I guess it’s inevitable that with my background of managing and supporting greenkeeping teams at both ‘normal’ and ‘tournament’ golf events, my focus is more on the turf than the golf.

Greenkeeping teams around the country do a great job preparing high quality playing surfaces all year round. However, I often see them unfairly compared to tournament events by an uninformed golfing public and I worry about the impact. 

As my career has evolved so has my mindset. As an ambitious and driven young greenkeeper, the conditions that were achieved at tournaments were conditions to aspire to. But 29 years on, my mindset has changed, the climate has changed and the number of tools that turf managers have available to them has evolved, too.

Through the 1990’s tournament conditions were achieved by creating great putting surfaces with little regard to plant health. This was supported by a programme of products containing active ingredients such as Iprodione or Chlorpyrifos to ensure we held any fungal or insect attacks at bay. These products have now been removed from the market as the UK continues to place a higher value on both human and environmental safety. 

Over the past two decades, we have evolved and now have a far greater ability to manage the health of our turfgrass. We have made many advancements including better monitoring, better machinery, and improved plant health products. These all offer marginal turf health gains that, when bolted together in the correct way specific to your site, climatic conditions and environment, can add up to significant gains in turf quality.

In recent years we’ve had all these advancements available to us coupled with chemistry that would allow us to manage turf on the edge. We could push turf to the limit and then just about catch ourselves before we fall off the edge of that turfgrass cliff.

But the products that saved us then, have now gone. The face of turfgrass fungicides has changed over the last few years. It’s been a slow transition from chemistry highly loaded with active ingredient (the engine of the product) to low loaded chemistry with a greatly reduced impact on human health and the environment. This transition has been slow, and the industry has learned to apply the newer products with the right timings and good application techniques. Coupled with all the aforementioned turf health techniques, we can still deliver the golf course the customer desires.

So why has my mindset changed toward televised tournament golf? 

I’ve worked enough of these events to respect and understand the hard work that goes into them but also the advantages that tournament golf courses have over the vast majority of standard courses. These events are the club’s opportunity to market their key asset to the world and that is worth the investment and commitment necessary to show their product off at its very best.

For the normal golf club, the standards achieved at these events on television have become an unrealistic aspiration. 

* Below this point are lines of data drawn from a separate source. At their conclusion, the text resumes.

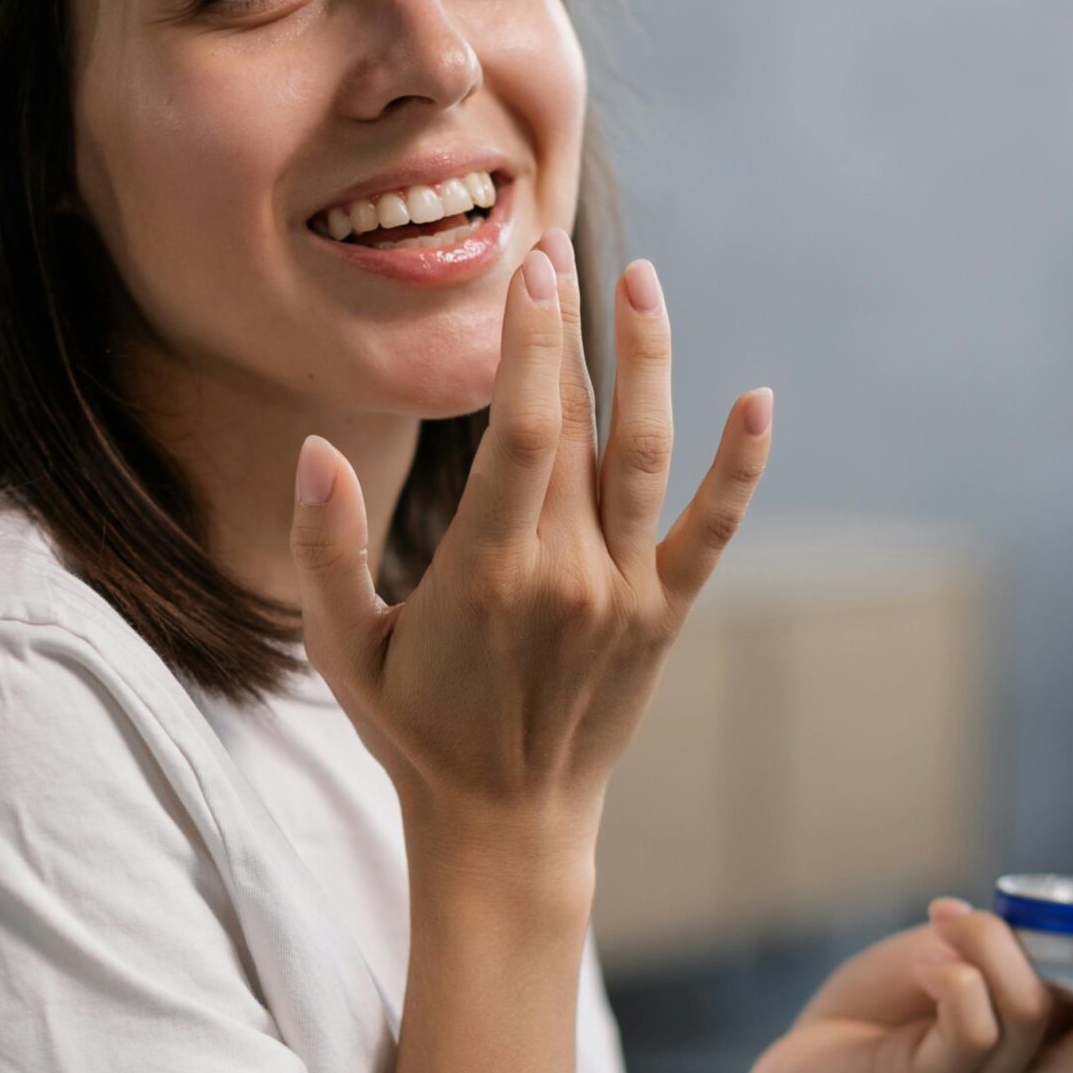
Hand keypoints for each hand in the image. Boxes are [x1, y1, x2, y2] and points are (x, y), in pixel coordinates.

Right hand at [288, 227, 772, 853]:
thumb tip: (312, 450)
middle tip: (554, 248)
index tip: (527, 271)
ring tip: (643, 281)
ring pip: (646, 457)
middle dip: (565, 331)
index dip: (528, 345)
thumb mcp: (342, 648)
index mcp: (486, 575)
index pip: (518, 434)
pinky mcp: (662, 617)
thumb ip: (323, 549)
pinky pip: (710, 530)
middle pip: (575, 427)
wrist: (506, 825)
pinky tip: (760, 399)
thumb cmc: (412, 731)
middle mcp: (565, 577)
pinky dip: (741, 468)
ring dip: (650, 363)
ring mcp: (622, 596)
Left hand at [748, 866, 1072, 1072]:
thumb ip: (1044, 926)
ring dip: (991, 941)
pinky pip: (971, 1028)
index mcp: (1057, 1047)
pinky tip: (923, 960)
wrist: (802, 1065)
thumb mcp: (975, 950)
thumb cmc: (892, 1006)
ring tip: (945, 917)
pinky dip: (955, 975)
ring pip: (1029, 1009)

During the past decade, the industry has been in the sweet spot for presenting high quality turf.

We’ve had all those advancements in technologies to help look after the turf health at the same time as having access to all the chemistry we needed. The combination was there to be seen on our 52 inch flat screen HD TVs and our home courses.

The televised events and the world’s best will still commit to a wholesale approach of investing in their key asset at times when there are marketing opportunities. The dangerous perception to the outside world is that the playing conditions presented are normal and a standard to aspire to.

Many of my friends and associates will be arriving at Royal St George’s to bolster the huge support team and play their part in this great golfing event. Royal St George’s will also have made the most of reduced play during the build up to the event – and machinery manufacturers will be very happy to offer as much short-term loan equipment as they need.

Comparing televised golf tournaments to our own club in this modern era is like watching the Olympics and asking why our children can’t run a sub 10-second 100 meters. It’s simply not a fair comparison.

Large golf events will continue to deliver outstanding conditions; they have all the resources they could want and all the support they could need and normal golf clubs will continue to aspire to emulate their heroes but the future looks a little different for them.

The difference will begin to widen as the majority of golf clubs must switch the focus from prioritising great playing surfaces to prioritising good plant health to sustain good playing conditions year-round. 

But the desire will be there for golf clubs to continue to deliver tournament conditions. And while I feel that gap will widen, the clubs who are serious about delivering high standards are the ones investing in their teams’ development, their teams’ infrastructure and the equipment they need. 

My worry is that ambitious greenkeeping teams will drive themselves into the ground trying to achieve the unachievable for those few members who don’t understand the resources available to these high-end, tournament venues.